The consequences of the 1809 campaign complicated relations between France and Russia. Napoleon had been seeking to consolidate his Russian alliance by marrying one of Tsar Alexander’s sisters, but the Tsar’s reluctance to do so forced Napoleon to look elsewhere. After making peace with Austria, he married Habsburg princess Marie Louise in 1810 in an effort to consolidate his new alliance with Austria. The territorial expansion of the Duchy of Warsaw also complicated relations between France and Russia. The Duchy had now recovered partitioned territories from Prussia and Austria, and the renewed confidence among the Poles that they might restore their former state naturally threatened the interests of Russia, the third partitioning power. Tsar Alexander was afraid that Napoleon would turn on him and invade Russia in order to restore the partitioned provinces to the Duchy of Warsaw. Napoleon’s efforts to placate the Russian Tsar by handing him the district of Tarnopol from Austria did nothing to dampen Alexander’s fears.

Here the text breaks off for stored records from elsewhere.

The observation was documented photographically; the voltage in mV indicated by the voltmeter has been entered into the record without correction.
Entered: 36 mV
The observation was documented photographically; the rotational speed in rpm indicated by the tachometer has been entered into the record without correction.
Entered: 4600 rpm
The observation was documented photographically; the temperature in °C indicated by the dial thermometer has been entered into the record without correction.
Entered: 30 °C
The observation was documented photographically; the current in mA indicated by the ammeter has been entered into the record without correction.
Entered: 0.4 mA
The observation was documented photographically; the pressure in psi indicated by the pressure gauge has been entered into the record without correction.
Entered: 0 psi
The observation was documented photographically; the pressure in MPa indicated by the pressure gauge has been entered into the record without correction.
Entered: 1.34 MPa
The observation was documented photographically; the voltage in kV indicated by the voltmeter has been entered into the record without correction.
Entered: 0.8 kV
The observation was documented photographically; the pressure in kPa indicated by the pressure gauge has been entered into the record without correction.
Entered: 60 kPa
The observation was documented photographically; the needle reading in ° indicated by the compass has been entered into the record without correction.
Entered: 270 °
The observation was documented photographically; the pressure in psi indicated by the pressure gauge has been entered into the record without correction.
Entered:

In January 1810 Russian Foreign Minister Nikolay Rumyantsev and ambassador to Paris Alexey Kurakin asked Napoleon to formally declare that he was not in favour of re-establishing a Polish kingdom. While Rumyantsev was able to negotiate a treaty to this end with Armand de Caulaincourt, Napoleon’s ambassador in St Petersburg, the Emperor himself decided not to ratify it. This did nothing to calm Alexander’s anxieties. As retaliation, in December 1810 he allowed Russian ports to reopen to British trade while imposing heavy duties on imports by land, which mostly came from territories controlled to some greater or lesser degree by Napoleon. This violation of the Continental System which Alexander had signed up to at Tilsit further inflamed tensions between France and Russia, who remained allies on paper. Both sides prepared for the resumption of hostilities, and the fate of Poland would be at the centre of it.